TEXTO DE LEITURA =
▽
Os dois últimos itens não se enquadram nas definições científicas de alfabetização – devem ser parte importante do ensino da língua antes e durante o primeiro ano – mas é incorreto incorporá-las à definição de alfabetização. Ao final do 1º ano, crianças não são capazes de produção escrita autônoma – a não ser escrever palavras ou frases isoladas ou compreender textos que elas mesmas leem -, dadas as limitações de fluência. Os textos que elas precisam compreender já no 1o ano são muito mais avançados do que os textos que elas devem ser capazes de ler.
△
EXERCÍCIOS =
a. Reescreva em forma de lista, de maneira mais curta, o parágrafo do texto de leitura que começa com "Os dois últimos itens", mantendo os fatos principais.
b. De acordo com o texto de leitura, o que impede as crianças de ter produção escrita autônoma ao final do 1º ano?

DADOS FORNECIDOS =
▽
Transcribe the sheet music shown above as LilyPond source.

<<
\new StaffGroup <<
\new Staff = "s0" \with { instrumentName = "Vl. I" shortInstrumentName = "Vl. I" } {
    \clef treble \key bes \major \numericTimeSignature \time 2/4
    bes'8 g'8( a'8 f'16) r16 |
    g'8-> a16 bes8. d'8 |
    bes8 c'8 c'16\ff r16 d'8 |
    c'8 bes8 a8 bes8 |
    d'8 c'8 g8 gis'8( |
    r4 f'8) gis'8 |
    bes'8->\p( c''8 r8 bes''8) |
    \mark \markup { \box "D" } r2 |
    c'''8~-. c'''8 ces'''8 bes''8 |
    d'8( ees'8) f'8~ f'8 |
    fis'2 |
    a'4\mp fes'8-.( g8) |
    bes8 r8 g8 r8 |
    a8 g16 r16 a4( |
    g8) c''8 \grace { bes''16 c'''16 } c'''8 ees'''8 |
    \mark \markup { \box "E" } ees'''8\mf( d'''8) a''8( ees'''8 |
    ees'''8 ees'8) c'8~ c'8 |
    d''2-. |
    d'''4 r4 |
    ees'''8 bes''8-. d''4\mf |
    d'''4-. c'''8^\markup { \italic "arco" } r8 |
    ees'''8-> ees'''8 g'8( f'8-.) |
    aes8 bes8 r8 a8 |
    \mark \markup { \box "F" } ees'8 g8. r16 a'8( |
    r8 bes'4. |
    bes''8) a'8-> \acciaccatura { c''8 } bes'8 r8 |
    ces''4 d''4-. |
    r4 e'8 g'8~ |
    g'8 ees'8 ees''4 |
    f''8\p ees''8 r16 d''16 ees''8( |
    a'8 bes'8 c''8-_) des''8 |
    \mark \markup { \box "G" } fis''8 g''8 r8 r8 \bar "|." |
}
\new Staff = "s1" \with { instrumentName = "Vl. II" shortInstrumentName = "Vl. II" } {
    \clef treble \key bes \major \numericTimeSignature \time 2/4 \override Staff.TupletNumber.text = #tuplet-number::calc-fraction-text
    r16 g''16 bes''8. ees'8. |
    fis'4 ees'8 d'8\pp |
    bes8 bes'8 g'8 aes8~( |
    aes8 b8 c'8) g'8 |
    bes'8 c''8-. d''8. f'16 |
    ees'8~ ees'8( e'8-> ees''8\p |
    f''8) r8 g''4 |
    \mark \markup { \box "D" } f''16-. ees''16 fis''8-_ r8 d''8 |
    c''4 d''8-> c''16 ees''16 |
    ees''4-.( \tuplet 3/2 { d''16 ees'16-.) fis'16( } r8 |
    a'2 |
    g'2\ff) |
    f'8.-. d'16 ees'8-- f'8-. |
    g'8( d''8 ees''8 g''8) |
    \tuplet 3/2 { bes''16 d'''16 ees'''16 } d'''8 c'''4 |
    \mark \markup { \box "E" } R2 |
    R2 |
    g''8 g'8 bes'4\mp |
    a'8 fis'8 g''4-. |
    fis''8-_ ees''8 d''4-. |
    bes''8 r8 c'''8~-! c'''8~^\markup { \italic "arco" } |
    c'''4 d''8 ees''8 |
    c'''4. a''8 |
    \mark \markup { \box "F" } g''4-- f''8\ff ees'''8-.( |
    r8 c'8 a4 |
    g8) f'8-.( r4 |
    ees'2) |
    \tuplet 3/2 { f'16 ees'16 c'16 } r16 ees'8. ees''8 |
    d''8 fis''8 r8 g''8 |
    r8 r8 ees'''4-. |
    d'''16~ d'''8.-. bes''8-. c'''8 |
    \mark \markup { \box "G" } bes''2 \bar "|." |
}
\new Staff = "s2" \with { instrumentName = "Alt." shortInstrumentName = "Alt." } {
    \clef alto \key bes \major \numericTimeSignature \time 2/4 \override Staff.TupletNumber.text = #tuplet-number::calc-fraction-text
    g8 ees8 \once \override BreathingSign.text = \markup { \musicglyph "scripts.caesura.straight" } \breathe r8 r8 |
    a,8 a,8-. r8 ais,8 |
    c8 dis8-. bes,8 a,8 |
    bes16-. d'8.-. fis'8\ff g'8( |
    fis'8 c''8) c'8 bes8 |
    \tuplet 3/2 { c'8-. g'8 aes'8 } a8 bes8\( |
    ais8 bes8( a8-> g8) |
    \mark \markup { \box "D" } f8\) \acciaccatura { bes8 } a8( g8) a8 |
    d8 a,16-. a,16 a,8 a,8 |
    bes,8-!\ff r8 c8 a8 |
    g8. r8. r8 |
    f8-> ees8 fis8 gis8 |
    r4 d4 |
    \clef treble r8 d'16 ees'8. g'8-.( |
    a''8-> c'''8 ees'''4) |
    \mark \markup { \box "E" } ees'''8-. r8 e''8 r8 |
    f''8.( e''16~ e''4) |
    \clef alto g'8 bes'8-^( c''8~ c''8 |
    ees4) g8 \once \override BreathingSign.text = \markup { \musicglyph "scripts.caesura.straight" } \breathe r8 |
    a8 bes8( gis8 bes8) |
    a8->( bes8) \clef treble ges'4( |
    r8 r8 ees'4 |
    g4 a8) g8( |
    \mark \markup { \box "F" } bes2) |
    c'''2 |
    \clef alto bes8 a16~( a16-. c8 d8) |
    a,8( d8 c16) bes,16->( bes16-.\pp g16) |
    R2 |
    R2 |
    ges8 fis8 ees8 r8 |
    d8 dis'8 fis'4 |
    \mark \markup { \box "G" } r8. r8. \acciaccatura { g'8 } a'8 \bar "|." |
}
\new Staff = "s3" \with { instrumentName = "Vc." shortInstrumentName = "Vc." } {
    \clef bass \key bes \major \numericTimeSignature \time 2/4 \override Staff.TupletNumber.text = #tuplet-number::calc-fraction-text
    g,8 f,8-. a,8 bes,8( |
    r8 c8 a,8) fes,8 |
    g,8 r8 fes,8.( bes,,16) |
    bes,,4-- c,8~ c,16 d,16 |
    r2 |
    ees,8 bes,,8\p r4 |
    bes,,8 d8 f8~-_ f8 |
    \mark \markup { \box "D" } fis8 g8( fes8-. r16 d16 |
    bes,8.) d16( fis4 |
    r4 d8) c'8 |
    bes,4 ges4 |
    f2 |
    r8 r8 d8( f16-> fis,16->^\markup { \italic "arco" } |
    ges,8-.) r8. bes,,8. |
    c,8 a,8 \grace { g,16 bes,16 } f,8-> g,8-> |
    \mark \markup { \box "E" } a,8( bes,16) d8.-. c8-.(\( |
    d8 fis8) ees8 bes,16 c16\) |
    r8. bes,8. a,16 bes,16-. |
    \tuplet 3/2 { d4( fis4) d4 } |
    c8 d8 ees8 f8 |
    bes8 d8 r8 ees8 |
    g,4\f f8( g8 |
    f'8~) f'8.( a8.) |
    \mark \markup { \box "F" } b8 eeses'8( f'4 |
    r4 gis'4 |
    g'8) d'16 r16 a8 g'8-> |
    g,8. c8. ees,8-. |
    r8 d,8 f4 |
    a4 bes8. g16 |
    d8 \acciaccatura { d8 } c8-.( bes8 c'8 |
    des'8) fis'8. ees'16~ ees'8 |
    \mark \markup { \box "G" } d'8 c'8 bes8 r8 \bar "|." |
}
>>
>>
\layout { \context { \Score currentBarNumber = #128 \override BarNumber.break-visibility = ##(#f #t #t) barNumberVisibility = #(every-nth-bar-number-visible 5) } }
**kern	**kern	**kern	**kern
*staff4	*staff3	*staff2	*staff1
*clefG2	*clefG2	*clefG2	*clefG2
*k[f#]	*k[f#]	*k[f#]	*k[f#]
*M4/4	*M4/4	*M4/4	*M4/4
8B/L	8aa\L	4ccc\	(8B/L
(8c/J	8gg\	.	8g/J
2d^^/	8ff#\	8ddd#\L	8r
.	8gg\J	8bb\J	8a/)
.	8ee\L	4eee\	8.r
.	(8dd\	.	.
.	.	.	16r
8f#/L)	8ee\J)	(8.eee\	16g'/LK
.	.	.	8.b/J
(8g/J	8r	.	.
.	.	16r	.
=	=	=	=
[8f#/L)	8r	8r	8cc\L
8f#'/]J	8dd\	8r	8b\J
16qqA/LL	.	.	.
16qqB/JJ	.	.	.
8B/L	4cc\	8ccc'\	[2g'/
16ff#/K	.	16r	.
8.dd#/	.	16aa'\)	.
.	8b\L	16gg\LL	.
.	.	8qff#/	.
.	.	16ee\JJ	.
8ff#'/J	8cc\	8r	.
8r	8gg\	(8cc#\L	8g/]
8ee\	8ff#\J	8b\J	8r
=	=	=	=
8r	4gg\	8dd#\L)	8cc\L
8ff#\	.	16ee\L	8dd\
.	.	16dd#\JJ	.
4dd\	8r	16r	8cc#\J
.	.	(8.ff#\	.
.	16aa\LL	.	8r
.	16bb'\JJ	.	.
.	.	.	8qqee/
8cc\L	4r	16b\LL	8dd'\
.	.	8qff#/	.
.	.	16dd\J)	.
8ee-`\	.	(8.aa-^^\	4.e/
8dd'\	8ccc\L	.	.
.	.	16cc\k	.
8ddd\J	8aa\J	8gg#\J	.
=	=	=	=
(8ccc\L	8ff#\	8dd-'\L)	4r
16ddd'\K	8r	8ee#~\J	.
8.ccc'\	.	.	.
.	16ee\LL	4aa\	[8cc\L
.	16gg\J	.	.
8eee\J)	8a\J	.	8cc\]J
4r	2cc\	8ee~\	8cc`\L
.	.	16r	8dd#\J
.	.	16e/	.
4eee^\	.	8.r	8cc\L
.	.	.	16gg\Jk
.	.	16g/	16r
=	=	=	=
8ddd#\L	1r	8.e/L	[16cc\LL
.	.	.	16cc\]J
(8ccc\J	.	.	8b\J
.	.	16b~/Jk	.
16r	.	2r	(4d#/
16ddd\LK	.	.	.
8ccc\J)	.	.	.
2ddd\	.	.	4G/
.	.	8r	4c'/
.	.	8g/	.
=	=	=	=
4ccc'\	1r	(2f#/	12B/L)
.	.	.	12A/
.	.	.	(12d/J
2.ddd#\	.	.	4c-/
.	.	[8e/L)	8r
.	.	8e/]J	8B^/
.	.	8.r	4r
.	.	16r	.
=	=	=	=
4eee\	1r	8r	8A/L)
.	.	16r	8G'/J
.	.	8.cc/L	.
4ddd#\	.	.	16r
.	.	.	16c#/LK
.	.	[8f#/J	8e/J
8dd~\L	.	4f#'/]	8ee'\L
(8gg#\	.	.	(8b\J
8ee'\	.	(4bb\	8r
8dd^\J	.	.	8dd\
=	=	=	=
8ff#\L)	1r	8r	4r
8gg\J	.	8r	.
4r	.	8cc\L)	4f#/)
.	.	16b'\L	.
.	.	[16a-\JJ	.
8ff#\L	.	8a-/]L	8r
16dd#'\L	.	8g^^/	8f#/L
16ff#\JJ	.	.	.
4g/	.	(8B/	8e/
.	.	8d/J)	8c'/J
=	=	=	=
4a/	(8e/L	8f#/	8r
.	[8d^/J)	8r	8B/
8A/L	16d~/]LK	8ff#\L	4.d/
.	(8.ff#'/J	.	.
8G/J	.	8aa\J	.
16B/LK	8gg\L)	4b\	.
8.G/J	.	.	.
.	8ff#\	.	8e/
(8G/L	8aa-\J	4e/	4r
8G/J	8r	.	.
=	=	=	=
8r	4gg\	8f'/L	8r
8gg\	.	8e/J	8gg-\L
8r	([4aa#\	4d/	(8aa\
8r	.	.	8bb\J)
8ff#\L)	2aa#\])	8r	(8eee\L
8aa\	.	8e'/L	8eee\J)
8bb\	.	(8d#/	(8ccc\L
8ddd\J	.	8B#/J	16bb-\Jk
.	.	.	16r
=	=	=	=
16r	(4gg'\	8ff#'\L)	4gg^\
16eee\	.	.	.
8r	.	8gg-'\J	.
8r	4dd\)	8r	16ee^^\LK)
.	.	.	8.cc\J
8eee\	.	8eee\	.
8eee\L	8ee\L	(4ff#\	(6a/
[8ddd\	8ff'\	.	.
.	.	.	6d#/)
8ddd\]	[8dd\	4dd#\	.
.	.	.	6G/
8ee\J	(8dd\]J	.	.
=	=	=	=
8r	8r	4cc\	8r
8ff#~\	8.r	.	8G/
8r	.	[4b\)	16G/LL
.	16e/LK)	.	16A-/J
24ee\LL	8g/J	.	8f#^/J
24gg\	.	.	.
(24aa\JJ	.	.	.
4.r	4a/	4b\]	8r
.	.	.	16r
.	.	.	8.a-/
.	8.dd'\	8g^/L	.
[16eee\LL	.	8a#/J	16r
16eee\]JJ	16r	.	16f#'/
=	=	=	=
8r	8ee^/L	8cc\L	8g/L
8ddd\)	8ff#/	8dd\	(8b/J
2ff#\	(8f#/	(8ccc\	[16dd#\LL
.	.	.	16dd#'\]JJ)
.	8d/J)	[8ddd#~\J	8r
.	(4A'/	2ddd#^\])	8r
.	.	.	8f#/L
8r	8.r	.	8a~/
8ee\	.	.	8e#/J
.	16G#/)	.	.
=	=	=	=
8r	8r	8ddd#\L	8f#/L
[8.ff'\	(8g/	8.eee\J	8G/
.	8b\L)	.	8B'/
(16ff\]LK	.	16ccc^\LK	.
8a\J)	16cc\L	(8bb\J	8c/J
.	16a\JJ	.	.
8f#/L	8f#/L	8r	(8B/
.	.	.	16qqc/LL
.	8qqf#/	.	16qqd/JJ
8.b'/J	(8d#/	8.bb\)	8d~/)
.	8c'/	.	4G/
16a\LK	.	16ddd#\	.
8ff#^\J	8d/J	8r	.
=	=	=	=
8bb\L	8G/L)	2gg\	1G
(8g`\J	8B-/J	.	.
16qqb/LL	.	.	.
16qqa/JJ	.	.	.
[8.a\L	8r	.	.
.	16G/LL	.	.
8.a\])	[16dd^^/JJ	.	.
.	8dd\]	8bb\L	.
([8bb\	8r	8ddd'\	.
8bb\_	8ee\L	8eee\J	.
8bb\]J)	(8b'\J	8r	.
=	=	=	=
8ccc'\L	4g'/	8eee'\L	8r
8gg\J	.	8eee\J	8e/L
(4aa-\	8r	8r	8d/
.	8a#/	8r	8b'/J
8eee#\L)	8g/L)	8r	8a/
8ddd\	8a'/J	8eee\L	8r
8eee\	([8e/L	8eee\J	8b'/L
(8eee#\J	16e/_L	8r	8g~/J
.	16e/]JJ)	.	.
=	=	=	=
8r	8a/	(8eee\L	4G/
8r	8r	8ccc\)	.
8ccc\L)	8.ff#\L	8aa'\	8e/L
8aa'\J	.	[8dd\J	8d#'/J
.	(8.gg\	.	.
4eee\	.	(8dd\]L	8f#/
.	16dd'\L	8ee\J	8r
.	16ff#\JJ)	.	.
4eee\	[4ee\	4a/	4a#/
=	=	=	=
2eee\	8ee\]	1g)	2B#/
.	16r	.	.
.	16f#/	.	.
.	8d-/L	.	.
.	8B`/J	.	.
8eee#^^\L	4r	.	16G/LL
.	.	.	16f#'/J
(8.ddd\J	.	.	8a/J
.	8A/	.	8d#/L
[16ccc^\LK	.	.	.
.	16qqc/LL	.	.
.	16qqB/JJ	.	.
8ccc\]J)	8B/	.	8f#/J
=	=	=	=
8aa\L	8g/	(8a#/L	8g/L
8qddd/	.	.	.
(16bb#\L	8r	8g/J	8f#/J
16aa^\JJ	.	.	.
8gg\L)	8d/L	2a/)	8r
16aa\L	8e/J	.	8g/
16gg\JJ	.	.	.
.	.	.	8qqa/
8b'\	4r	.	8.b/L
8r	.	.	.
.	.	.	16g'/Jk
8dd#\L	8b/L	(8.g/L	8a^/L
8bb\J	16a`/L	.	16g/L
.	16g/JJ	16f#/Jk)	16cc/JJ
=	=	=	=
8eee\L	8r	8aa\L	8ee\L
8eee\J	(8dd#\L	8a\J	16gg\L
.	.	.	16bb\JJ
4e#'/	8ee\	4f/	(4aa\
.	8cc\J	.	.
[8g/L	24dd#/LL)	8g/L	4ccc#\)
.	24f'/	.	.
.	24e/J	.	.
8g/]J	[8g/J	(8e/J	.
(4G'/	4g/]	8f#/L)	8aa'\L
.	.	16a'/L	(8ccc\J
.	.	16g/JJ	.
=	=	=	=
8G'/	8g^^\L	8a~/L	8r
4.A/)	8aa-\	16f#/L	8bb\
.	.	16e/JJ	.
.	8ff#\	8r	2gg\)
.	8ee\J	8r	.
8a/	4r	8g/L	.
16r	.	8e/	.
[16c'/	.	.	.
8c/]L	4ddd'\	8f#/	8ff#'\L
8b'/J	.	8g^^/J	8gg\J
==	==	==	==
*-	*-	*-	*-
△
RESPOSTAS =
a.
- Os dois últimos itens não se encaixam nas definições científicas de alfabetização.
- Eles devem ser parte importante do ensino da língua antes e durante o 1º ano, mas não devem entrar na definição de alfabetização.
- Ao final do 1º ano, por causa dos limites de fluência, as crianças não escrevem de forma autônoma, a não ser palavras ou frases isoladas.
- Os textos que elas precisam compreender já no 1º ano são muito mais avançados do que os textos que conseguem ler.

b. As limitações de fluência.